### Written problem 1
According to the stock option text, who among the named executive officers does not participate in CORUS' 1990 Stock Option Plan?

Until shareholder approval of the 1999 Stock Option Plan, CORUS may continue to
grant stock options pursuant to the 1990 Stock Option Plan, which was approved
by the shareholders in 1991. In 1998, D.H. Johnson III and R.J. Koretz were
granted 6,000 and 2,000 stock options, respectively. No other named executives
were granted options during 1998. All named executive officers presently hold
stock options, except for J.C. Glickman who does not participate in CORUS' 1990
Stock Option Plan. The Board felt that the present level of options, after
consideration of the 1998 grants, was appropriate. Upon
 
                                       16
<PAGE>   19
 
approval of the 1999 Stock Option Plan, the Stock Option Committee may grant
awards under that Plan.
 
The Stock Option Committee will not assign specific company or individual
objectives when evaluating the awarding of stock options for the CEO or its
other executive officers; and, as such, the compensation policies used by the
Stock Option Committee when determining stock option awards will be considered
subjective.

### Dataset extract
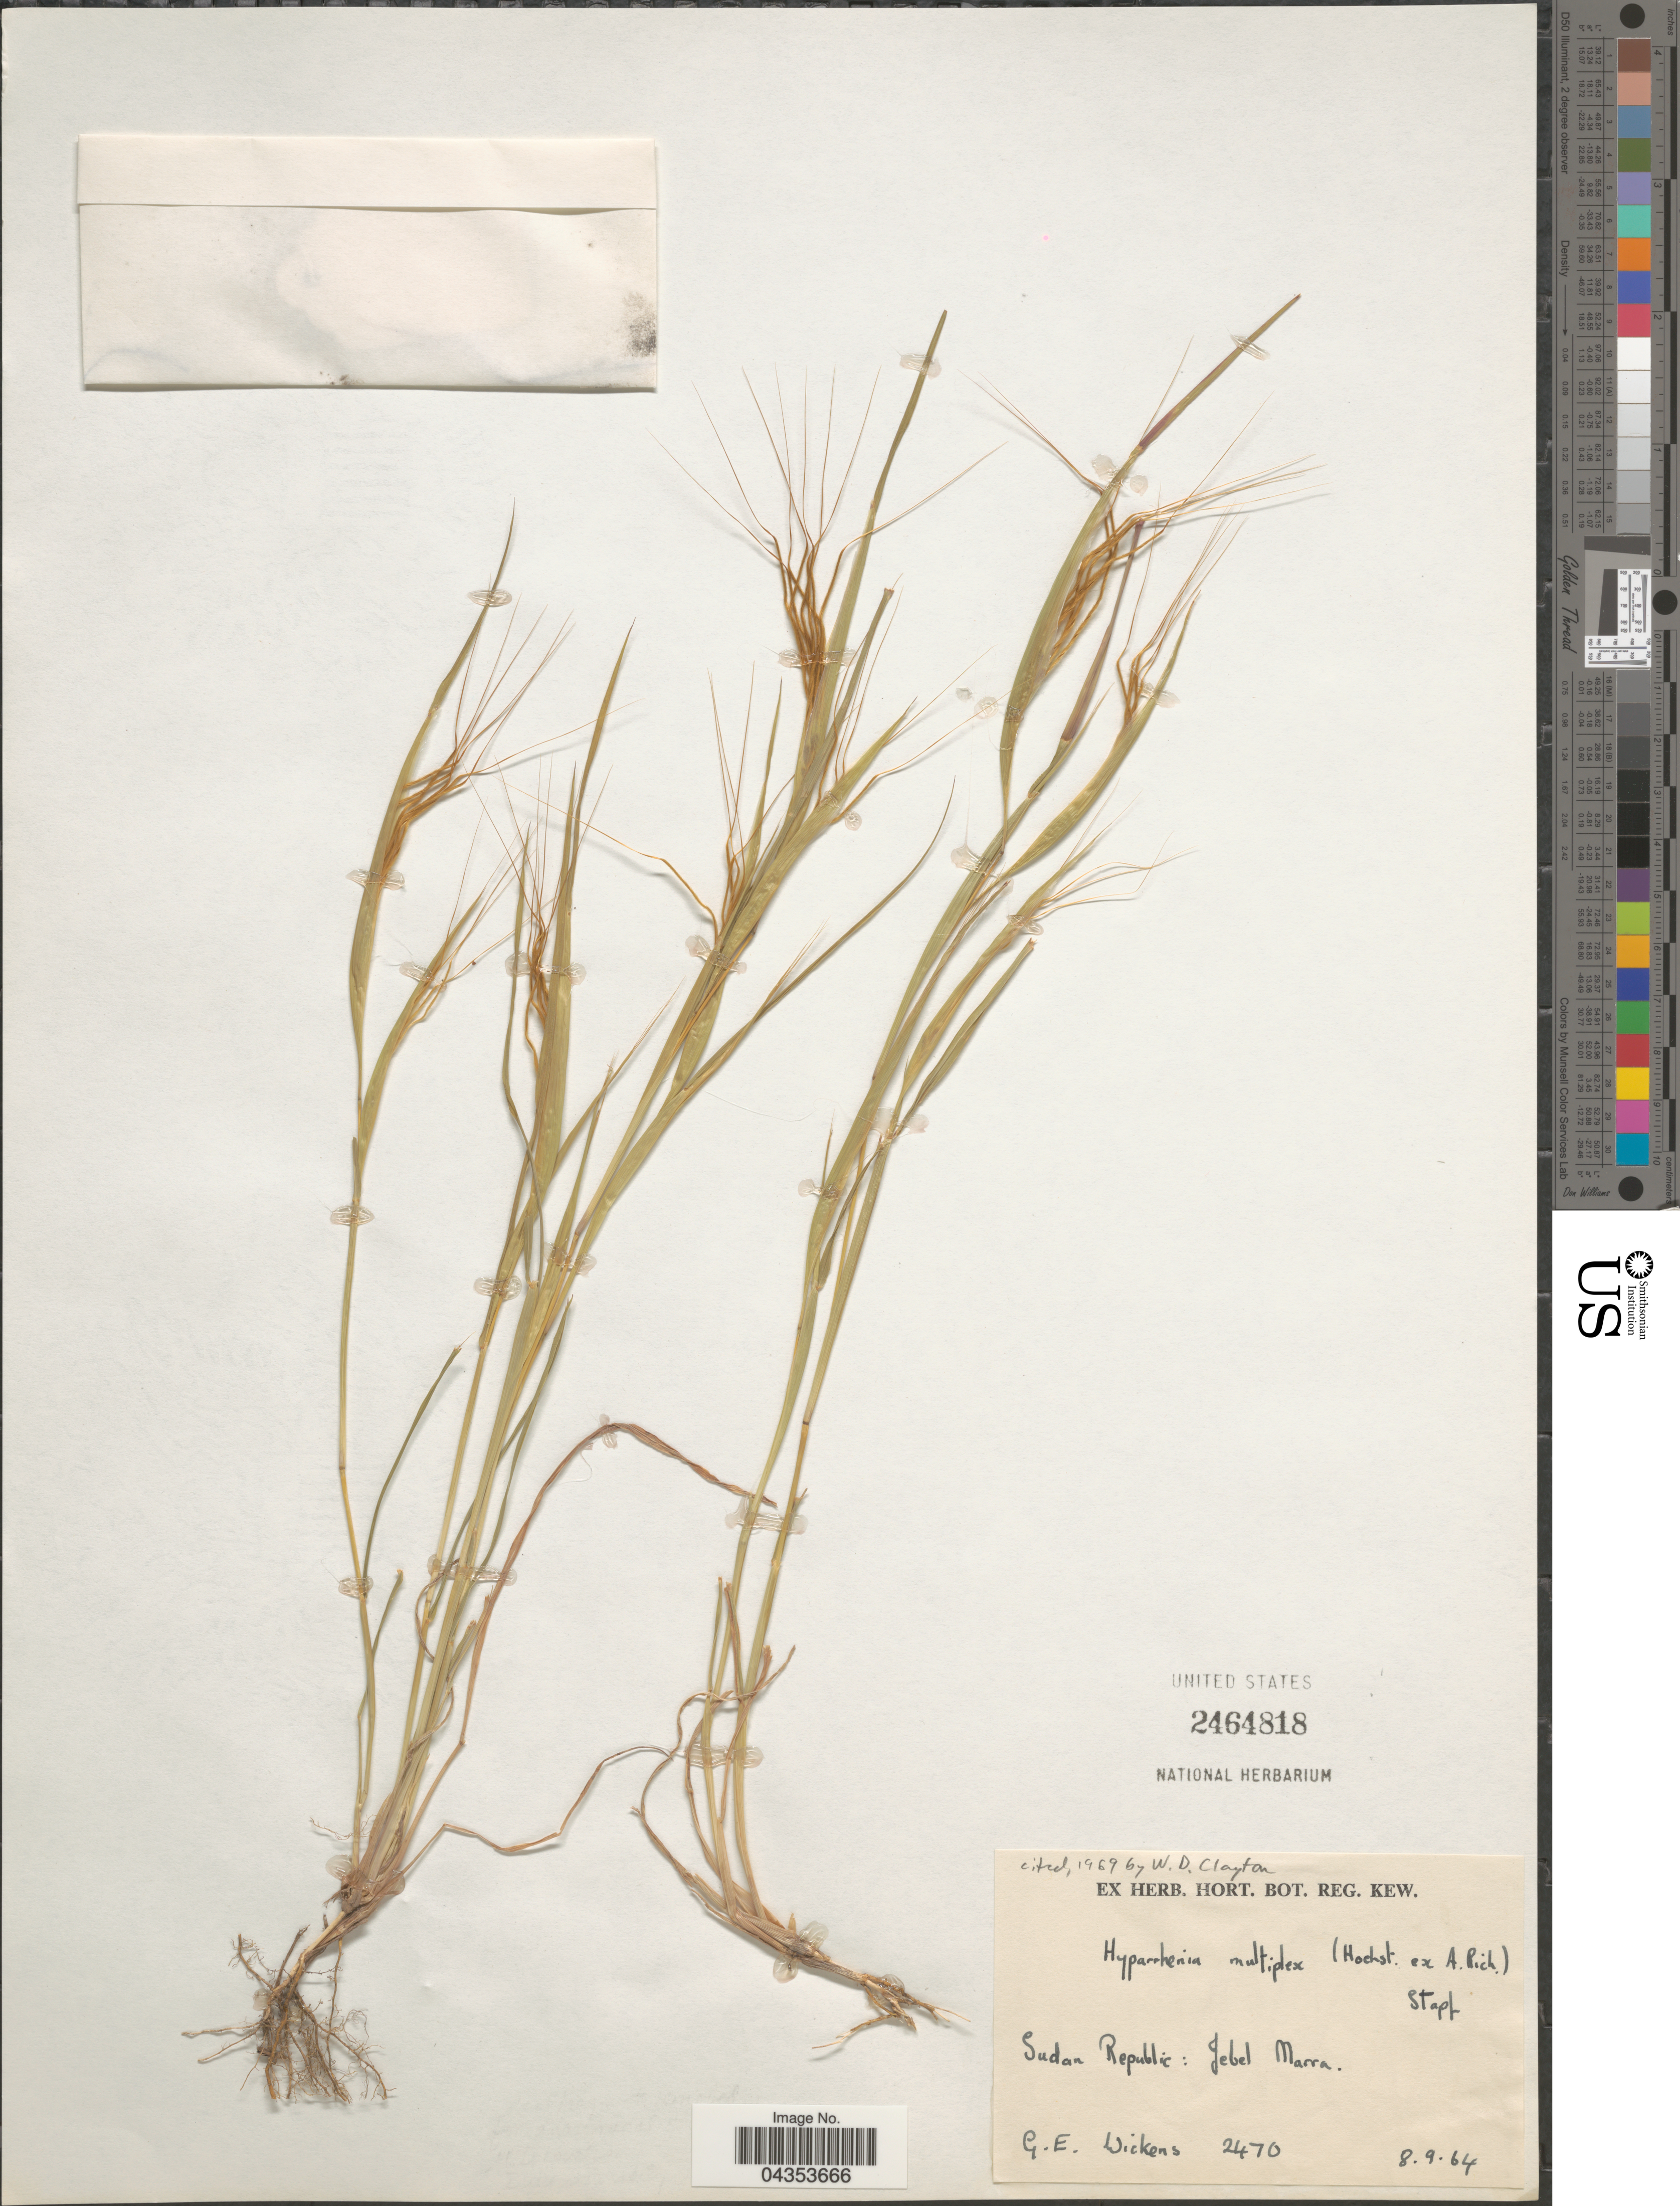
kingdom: Plantae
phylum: Tracheophyta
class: Liliopsida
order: Poales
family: Poaceae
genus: Hyparrhenia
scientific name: Hyparrhenia multiplex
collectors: G. Wickens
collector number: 2470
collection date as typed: Transcribed d/m/y: 8/9/64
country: Sudan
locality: Jebel Marra.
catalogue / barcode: US 2464818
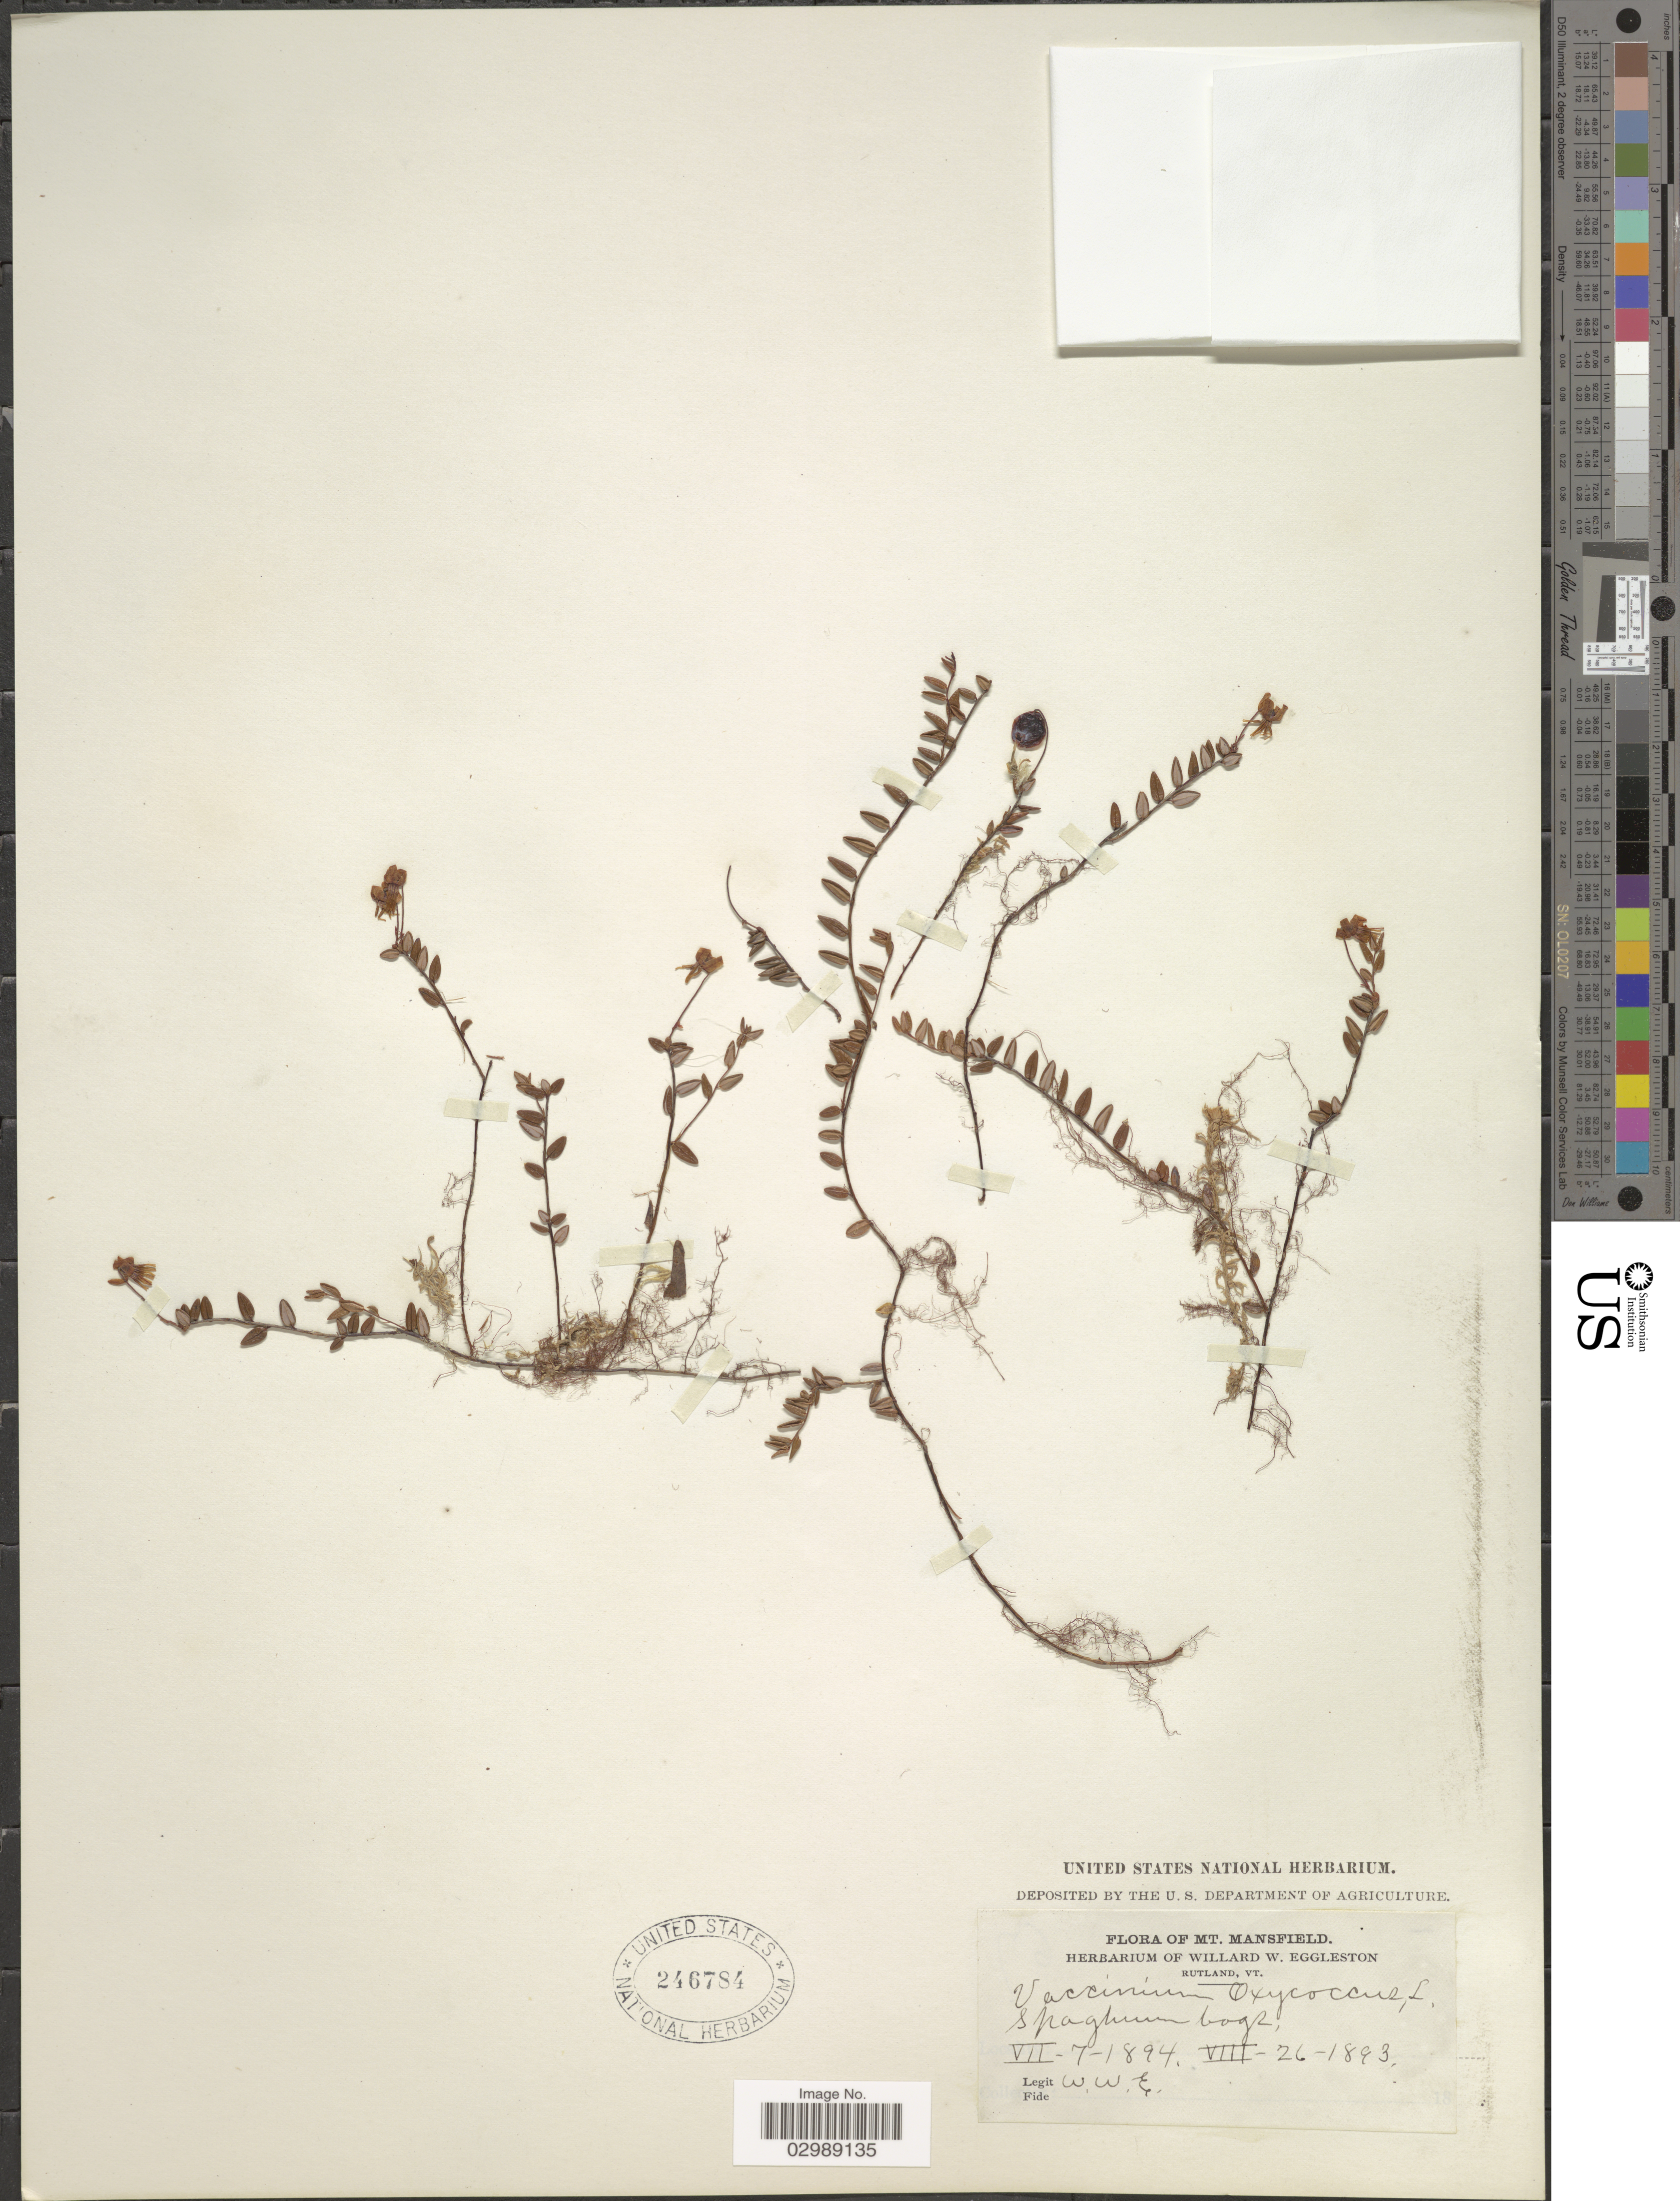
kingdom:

### Written problem 2
Print every line of the plant sheet listing exactly as it appears, leaving out the picture lines.

### Correct response 1
J.C. Glickman

### Correct response 2
kingdom: Plantae
phylum: Tracheophyta
class: Liliopsida
order: Poales
family: Poaceae
genus: Hyparrhenia
scientific name: Hyparrhenia multiplex
collectors: G. Wickens
collector number: 2470
collection date as typed: Transcribed d/m/y: 8/9/64
country: Sudan
locality: Jebel Marra.
catalogue / barcode: US 2464818
kingdom:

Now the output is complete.